Conjecture WIP: Simplification isn’t simple

Advance note: Read the Conjecture design document first or this post won’t make sense.

I’ve been doing some prototyping of Conjecture in a private fork of Hypothesis, mostly to take advantage of Hypothesis’s fairly brutal test suite and comprehensive range of examples. I figure if I can make the Conjecture approach pass the Hypothesis test suite then that’s a pretty good indication that the idea works.

Spoiler alert: I can’t currently make Conjecture pass the Hypothesis test suite.

Fortunately, the way I can’t make Conjecture pass the Hypothesis test suite isn’t the end of the world. The problem is basically one of performance. For small examples in a lot of cases Conjecture’s approach performs as well as or better than Hypothesis. For large examples it’s just too slow: It gets the right answer eventually, but it takes an order of magnitude more time than Hypothesis does.

The reason for this is pretty simple: The underlying data buffers that conjecture ends up generating for an example of any reasonable size are quite large (10s of kilobytes), and this is going to remain the case even after simplification. So any structure unaware binary simplification process is going to be a bit stuck about what to do. It’ll find the right answer eventually, but there are a lot of things to try.

I think the answer is going to have to be to make it structure aware. I haven’t yet hit on exactly the right approach for this yet, but the minimal abstraction that I think will work is to give it an idea of nesting: Examples can call conjecture_example_start() when they begin and conjecture_example_end() when they end, and this gives us nested ranges of where examples live in our data stream, which should be useful information for providing us with hints about where to start. e.g. one of the best simplifications is to try deleting whole ranges of data, and another good one is to try zeroing whole ranges. Unfortunately there are a lot of ranges in a buffer (O(n^2) in fact) and it’s very hard to pick the good ones. Focusing on ranges that snap to example boundaries would help a lot here.

It also potentially gives us a way to deal with the accidental dependency problem, as we can look for pieces that have moved from one example to another in the course of simplification as likely candidates for deletion. This might be too hard to keep track of the be worth it though as this hasn’t proven to be a major problem in practice.

In the course of thinking about these ideas I also came up with another idea that I initially thought was ridiculous but actually now I’m not so sure and think might be a good idea: Prioritizing examples that print less data as a mitigation for cases where simplicity of the underlying buffer isn’t always reflected by simplicity of example.

The way this would work is that we would still maintain our example search exactly as normal, but we would also maintain a “favoured” example, which is the example with the smallest number of bytes printed, with ties being broken by simplicity of underlying buffer (i.e. if we shrink to an example which prints the same number of bytes we always replace).

The reason I think this is a good idea is that most of what we’re focusing on in examples is readability, and size of example is a pretty good proxy for that – large examples are hard to read, small examples are easy to read. It’s not a perfect proxy for it, which is why we still want the underlying simplification process, but I think it’s a good tool for mitigating that process’s potential flaws.

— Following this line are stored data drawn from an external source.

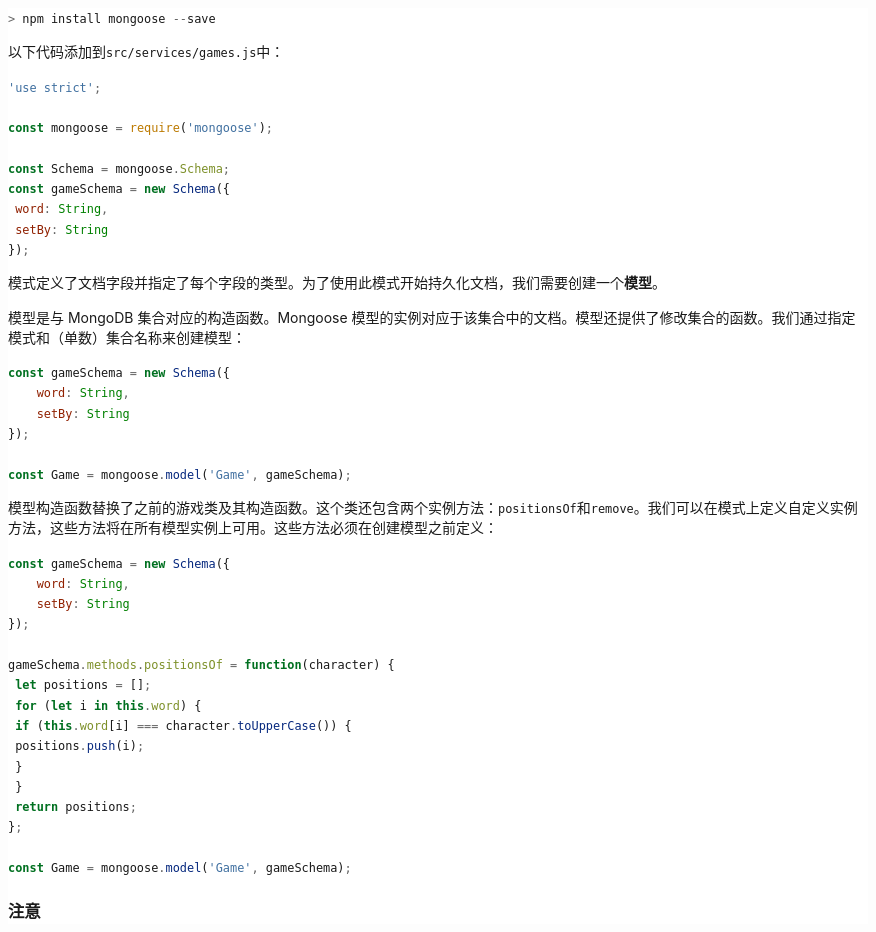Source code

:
 ```js
> npm install mongoose --save

```

以下代码添加到`src/services/games.js`中：

```js
'use strict';

const mongoose = require('mongoose');

const Schema = mongoose.Schema;
const gameSchema = new Schema({
 word: String,
 setBy: String
});
```

模式定义了文档字段并指定了每个字段的类型。为了使用此模式开始持久化文档，我们需要创建一个**模型**。

模型是与 MongoDB 集合对应的构造函数。Mongoose 模型的实例对应于该集合中的文档。模型还提供了修改集合的函数。我们通过指定模式和（单数）集合名称来创建模型：

```js
const gameSchema = new Schema({
    word: String,
    setBy: String
});

const Game = mongoose.model('Game', gameSchema);

```

模型构造函数替换了之前的游戏类及其构造函数。这个类还包含两个实例方法：`positionsOf`和`remove`。我们可以在模式上定义自定义实例方法，这些方法将在所有模型实例上可用。这些方法必须在创建模型之前定义：

```js
const gameSchema = new Schema({
    word: String,
    setBy: String
});

gameSchema.methods.positionsOf = function(character) {
 let positions = [];
 for (let i in this.word) {
 if (this.word[i] === character.toUpperCase()) {
 positions.push(i);
 }
 }
 return positions;
};

const Game = mongoose.model('Game', gameSchema);
```

### 注意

Another thing that would be useful to investigate is whether a smarter search algorithm is useful here. e.g. simulated annealing. The local search approach was a great idea when you had a fairly abstract data representation and needed a simple API that was easy to extend to new things, but when what you’ve got is a concrete binary representation it’s probably not the best search algorithm.

Basically, all of this is harder than I thought. It’s not intractably hard, and for Conjecture itself which is C, as long as you’re running it on pretty fast tests you can basically brute force through the problem (although I need to update its simplification). I still think the idea is a great one, but great ideas also need hard work and that’s still yet to come.